Task data:

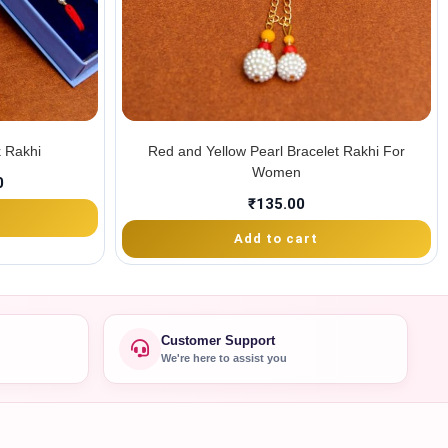
 Rakhi
Red and Yellow Pearl Bracelet Rakhi For
Women
0
₹
135.00
Add to cart
Customer Support
We're here to assist you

Exercise instructions:
If a record holds a picture, leave the picture out and transcribe everything else exactly.

Answer to this task:
 Rakhi
Red and Yellow Pearl Bracelet Rakhi For
Women
0
₹
135.00
Add to cart
Customer Support
We're here to assist you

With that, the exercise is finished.